Eddy Paul Thomas
Eddy Paul Thomas has been working at the intersections of mercy ministry, racial reconciliation, human rights, and education for just over two decades. His passion is fueled by his faith and desire to see all of humanity treated with dignity. His commitment to disrupting and dismantling systemic issues that plague people of color, women, and the underserved both domestically and globally has led to the creation of impactful community programs and critical awareness.
Eddy Paul Thomas attended Purdue University, where he played point guard for the 1995-96 Men's Big Ten Championship Team. Later he helped coach the Franklin College Women’s Basketball Team to a Heartland Collegiate Athletic Conference Championship and a birth in the NCAA Tournament. His success experienced on the hardwood fueled his heart for coaching and serving others in his community. From working as a program developer and social worker for organizations that specialized in assisting children with special needs, underserved communities, and later cultivating opportunities to increase funding which improved mental health outcomes for people experiencing homelessness, he gained a wealth of knowledge concerning the systems, protocols, policies, and social contracts that have disproportionately impact people of color.

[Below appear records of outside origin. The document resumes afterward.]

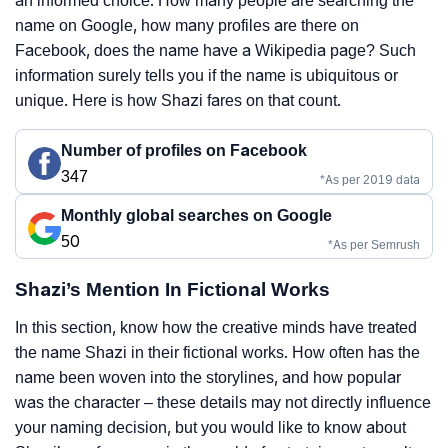
an informed choice. How many people are searching the
name on Google, how many profiles are there on
Facebook, does the name have a Wikipedia page? Such
information surely tells you if the name is ubiquitous or
unique. Here is how Shazi fares on that count.
Number of profiles on Facebook
347
*As per 2019 data
Monthly global searches on Google
50
*As per Semrush
Shazi’s Mention In Fictional Works
In this section, know how the creative minds have treated
the name Shazi in their fictional works. How often has the
name been woven into the storylines, and how popular
was the character – these details may not directly influence
your naming decision, but you would like to know about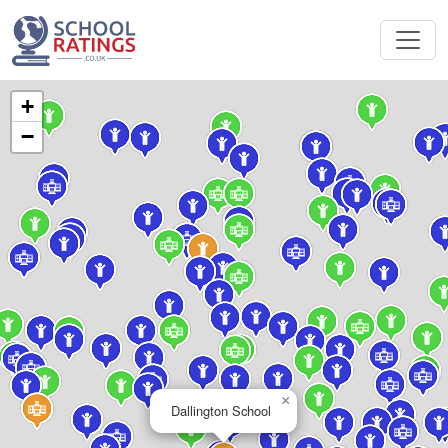
+
−
×
Dallington School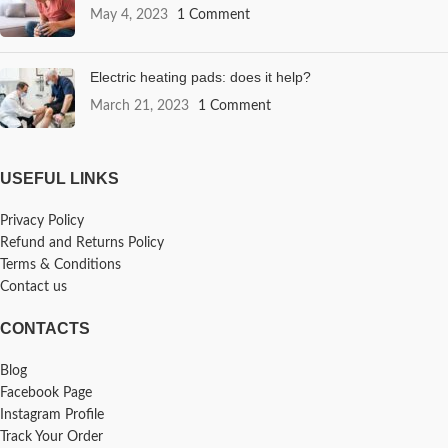
May 4, 2023
1 Comment
Electric heating pads: does it help?
March 21, 2023
1 Comment
USEFUL LINKS
Privacy Policy
Refund and Returns Policy
Terms & Conditions
Contact us
CONTACTS
Blog
Facebook Page
Instagram Profile
Track Your Order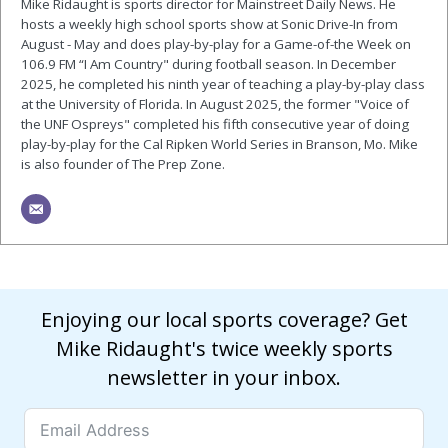
Mike Ridaught is sports director for Mainstreet Daily News. He
hosts a weekly high school sports show at Sonic Drive-In from
August - May and does play-by-play for a Game-of-the Week on
106.9 FM “I Am Country" during football season. In December
2025, he completed his ninth year of teaching a play-by-play class
at the University of Florida. In August 2025, the former "Voice of
the UNF Ospreys" completed his fifth consecutive year of doing
play-by-play for the Cal Ripken World Series in Branson, Mo. Mike
is also founder of The Prep Zone.
Enjoying our local sports coverage? Get
Mike Ridaught's twice weekly sports
newsletter in your inbox.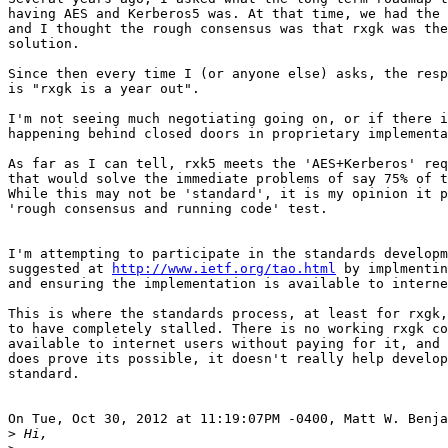
having AES and Kerberos5 was. At that time, we had the 
and I thought the rough consensus was that rxgk was the
solution.

Since then every time I (or anyone else) asks, the resp
is "rxgk is a year out".

I'm not seeing much negotiating going on, or if there i
happening behind closed doors in proprietary implementa
As far as I can tell, rxk5 meets the 'AES+Kerberos' req
that would solve the immediate problems of say 75% of t
While this may not be 'standard', it is my opinion it p
'rough consensus and running code' test.

I'm attempting to participate in the standards developm
suggested at 
http://www.ietf.org/tao.html
 by implmentin
and ensuring the implementation is available to interne
This is where the standards process, at least for rxgk,
to have completely stalled. There is no working rxgk co
available to internet users without paying for it, and 
does prove its possible, it doesn't really help develop
standard.

On Tue, Oct 30, 2012 at 11:19:07PM -0400, Matt W. Benja
>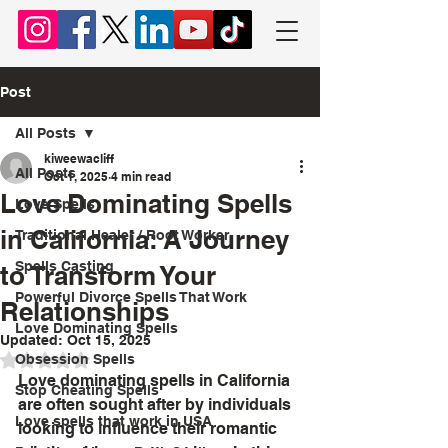
Chief Lyomboka
Post
All Posts
kiweewacliff
All Posts
Oct 1, 2025
4 min read
Love Dominating Spells
Love Spells
in California: A Journey
Traditional Healer / Root Worker
Spells Casting
to Transform Your
Powerful Divorce Spells That Work
Relationships
Love Dominating Spells
Updated:
Oct 15, 2025
Obsession Spells
Rated NaN out of 5 stars.
Love dominating spells in California 
Stop Cheating Spells
are often sought after by individuals 
Love spells that work in USA
looking to influence their romantic 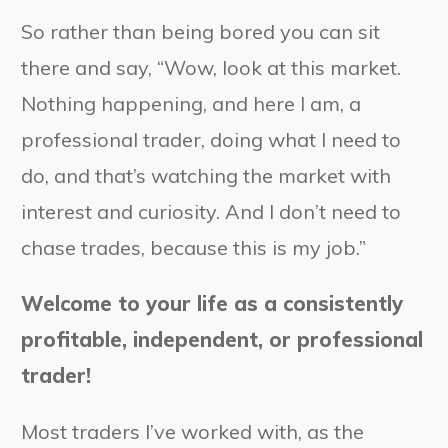
So rather than being bored you can sit
there and say, “Wow, look at this market.
Nothing happening, and here I am, a
professional trader, doing what I need to
do, and that’s watching the market with
interest and curiosity. And I don’t need to
chase trades, because this is my job.”
Welcome to your life as a consistently
profitable, independent, or professional
trader!
Most traders I’ve worked with, as the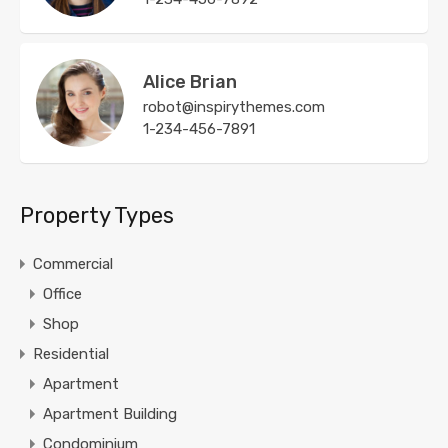
Alice Brian
robot@inspirythemes.com
1-234-456-7891
Property Types
Commercial
Office
Shop
Residential
Apartment
Apartment Building
Condominium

Eddy Paul Thomas gained a broader perspective in his career when he was able to couple his undergrad degree in history and sociology with a master's degree in Organizational Management (specializing in marketing). Gaining insights on the psychology of color, negative imagery, stereotypes, and the lasting impact of the way stories are told further informed his understanding of how centuries of media influence worked to skew the public's knowledge of many topics regarding this nation's Black and Brown citizens. The cogent nature of institutional racism and sexism
were further illustrated while working as a professor of cross-cultural communications and engaging in Ph.D. coursework with a focus on community health. This knowledge proved to be the catalyst for a transition from simply working behind the scenes to stepping forward into public advocacy and education on the impact of institutional racism and generational oppression. Since that time, Eddy Paul Thomas has worked with secular, non-profit, and ministry efforts both domestically and globally to reduce the forces that impede progress in these areas.

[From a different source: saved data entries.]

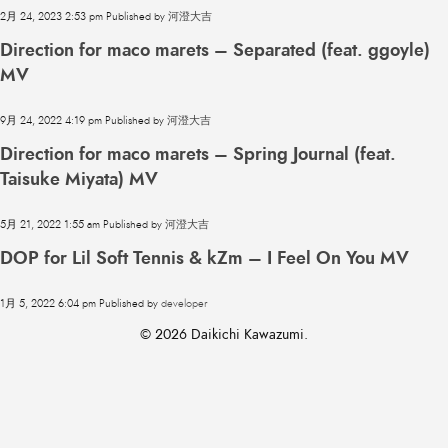
2月 24, 2023 2:53 pm
Published by
河澄大吉
Direction for maco marets – Separated (feat. ggoyle)
MV
9月 24, 2022 4:19 pm
Published by
河澄大吉
Direction for maco marets – Spring Journal (feat.
Taisuke Miyata) MV
5月 21, 2022 1:55 am
Published by
河澄大吉
DOP for Lil Soft Tennis & kZm – I Feel On You MV
1月 5, 2022 6:04 pm
Published by
developer
© 2026 Daikichi Kawazumi.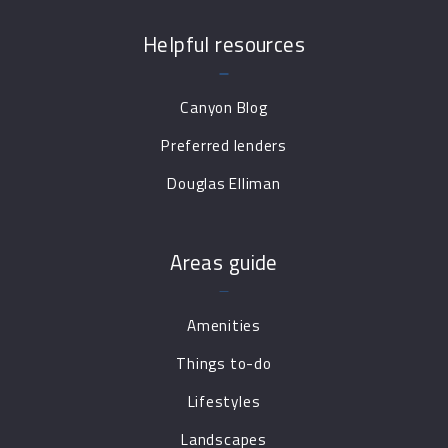
Helpful resources
Canyon Blog
Preferred lenders
Douglas Elliman
Areas guide
Amenities
Things to-do
Lifestyles
Landscapes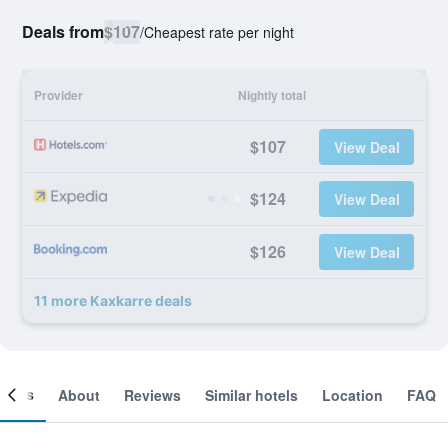
Deals from
$107
/
Cheapest rate per night
Provider
Nightly total
$107
View Deal
$124
View Deal
$126
View Deal
11 more Kaxkarre deals
ooms
About
Reviews
Similar hotels
Location
FAQ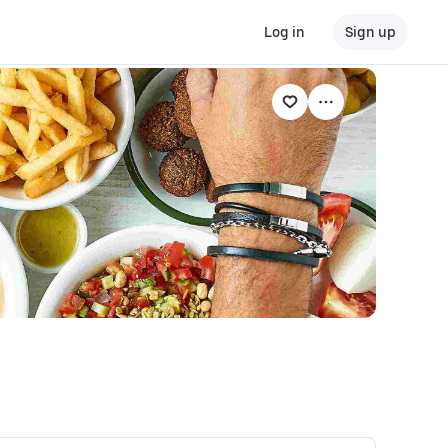
Log in
Sign up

Eddy Paul Thomas is the author of A Broken Seat at the Table: Conversations About Race, Resilience, and Building Bridges, When The Light Turns On, and the Thompson Woods Trail Children's Book Series, whose books “Why Can’t I Just Have It” and "What Does It Mean to Be a Man?" debuted #1 on Amazon’s best sellers list. He is also the head writer for Conversations from the Middle of the Room: Open Conversations about Race, Resilience, and Building Bridges, he has been a guest speaker on racial healing and restorative justice, and is a member of the NAACP as well as the Chief Operating Officer at The National African American Missions Council, also known as "NAAMC."